All in all, I think I'll use this paper as a great reference for how to implement different techniques for a while - and I look forward to reading the eventual published version. I'll let the authors describe their results themselves. Their abstract:

“Does the environment have a causal effect on economic development? Using meteorological data, we reconstruct every country’s exposure to the universe of tropical cyclones during 1950-2008. We exploit random within-country year-to-year variation in cyclone strikes to identify the causal effect of environmental disasters on long-run growth. We compare each country’s growth rate to itself in the years immediately before and after exposure, accounting for the distribution of cyclones in preceding years. The data reject hypotheses that disasters stimulate growth or that short-run losses disappear following migrations or transfers of wealth. Instead, we find robust evidence that national incomes decline, relative to their pre-disaster trend, and do not recover within twenty years. Both rich and poor countries exhibit this response, with losses magnified in countries with less historical cyclone experience. Income losses arise from a small but persistent suppression of annual growth rates spread across the fifteen years following disaster, generating large and significant cumulative effects: a 90th percentile event reduces per capita incomes by 7.4% two decades later, effectively undoing 3.7 years of average development. The gradual nature of these losses render them inconspicuous to a casual observer, however simulations indicate that they have dramatic influence over the long-run development of countries that are endowed with regular or continuous exposure to disaster.
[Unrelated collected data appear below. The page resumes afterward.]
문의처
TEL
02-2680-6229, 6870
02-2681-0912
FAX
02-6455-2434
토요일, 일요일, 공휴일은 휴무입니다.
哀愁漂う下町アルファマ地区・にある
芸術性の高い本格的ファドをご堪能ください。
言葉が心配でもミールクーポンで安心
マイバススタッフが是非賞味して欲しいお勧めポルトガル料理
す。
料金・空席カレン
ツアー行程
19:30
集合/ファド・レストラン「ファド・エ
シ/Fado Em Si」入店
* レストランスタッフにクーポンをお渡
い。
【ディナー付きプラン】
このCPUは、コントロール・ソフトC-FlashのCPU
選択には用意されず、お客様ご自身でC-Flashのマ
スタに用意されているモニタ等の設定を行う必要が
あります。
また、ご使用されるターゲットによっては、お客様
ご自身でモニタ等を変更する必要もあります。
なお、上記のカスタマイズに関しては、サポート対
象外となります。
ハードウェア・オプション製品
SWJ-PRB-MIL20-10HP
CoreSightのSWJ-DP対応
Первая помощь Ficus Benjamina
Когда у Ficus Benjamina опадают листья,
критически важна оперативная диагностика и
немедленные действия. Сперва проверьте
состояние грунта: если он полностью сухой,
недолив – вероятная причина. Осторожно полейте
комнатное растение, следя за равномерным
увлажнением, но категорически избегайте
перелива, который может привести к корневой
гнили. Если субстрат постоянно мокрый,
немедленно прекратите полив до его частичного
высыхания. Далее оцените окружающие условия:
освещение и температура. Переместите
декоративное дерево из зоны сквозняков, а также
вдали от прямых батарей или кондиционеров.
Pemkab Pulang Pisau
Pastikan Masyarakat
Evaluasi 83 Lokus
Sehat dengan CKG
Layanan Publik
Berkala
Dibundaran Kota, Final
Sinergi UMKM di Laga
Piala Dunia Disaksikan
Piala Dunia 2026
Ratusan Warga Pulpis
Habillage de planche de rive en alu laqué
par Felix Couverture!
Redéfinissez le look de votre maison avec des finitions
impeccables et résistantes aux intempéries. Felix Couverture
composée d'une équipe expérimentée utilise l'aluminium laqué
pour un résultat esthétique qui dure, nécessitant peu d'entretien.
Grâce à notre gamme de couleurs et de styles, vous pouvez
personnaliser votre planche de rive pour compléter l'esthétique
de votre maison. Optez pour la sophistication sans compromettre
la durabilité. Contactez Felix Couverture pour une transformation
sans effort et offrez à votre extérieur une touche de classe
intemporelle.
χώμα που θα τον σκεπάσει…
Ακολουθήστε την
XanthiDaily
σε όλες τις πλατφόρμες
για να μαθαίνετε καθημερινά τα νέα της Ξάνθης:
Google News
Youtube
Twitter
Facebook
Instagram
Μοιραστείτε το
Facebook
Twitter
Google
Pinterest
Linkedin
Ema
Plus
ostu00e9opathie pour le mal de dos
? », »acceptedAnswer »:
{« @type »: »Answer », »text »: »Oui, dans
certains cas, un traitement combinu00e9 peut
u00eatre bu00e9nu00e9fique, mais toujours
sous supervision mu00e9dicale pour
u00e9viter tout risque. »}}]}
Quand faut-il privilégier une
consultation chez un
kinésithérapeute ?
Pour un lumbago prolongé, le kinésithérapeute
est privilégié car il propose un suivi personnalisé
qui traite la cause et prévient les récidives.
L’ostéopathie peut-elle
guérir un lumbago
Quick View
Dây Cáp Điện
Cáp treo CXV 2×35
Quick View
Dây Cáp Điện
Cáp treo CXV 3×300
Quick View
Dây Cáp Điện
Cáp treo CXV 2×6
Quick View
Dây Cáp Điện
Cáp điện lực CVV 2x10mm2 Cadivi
Linking these results to projections of future cyclone activity, we estimate that under conservative discounting assumptions the present discounted cost of “business as usual” climate change is roughly $9.7 trillion larger than previously thought.”

Edited to add: This turned out to be especially timely due to the record number of hurricanes in the Pacific at the moment. (Luckily, none of them are threatening landfall as of August 31st.)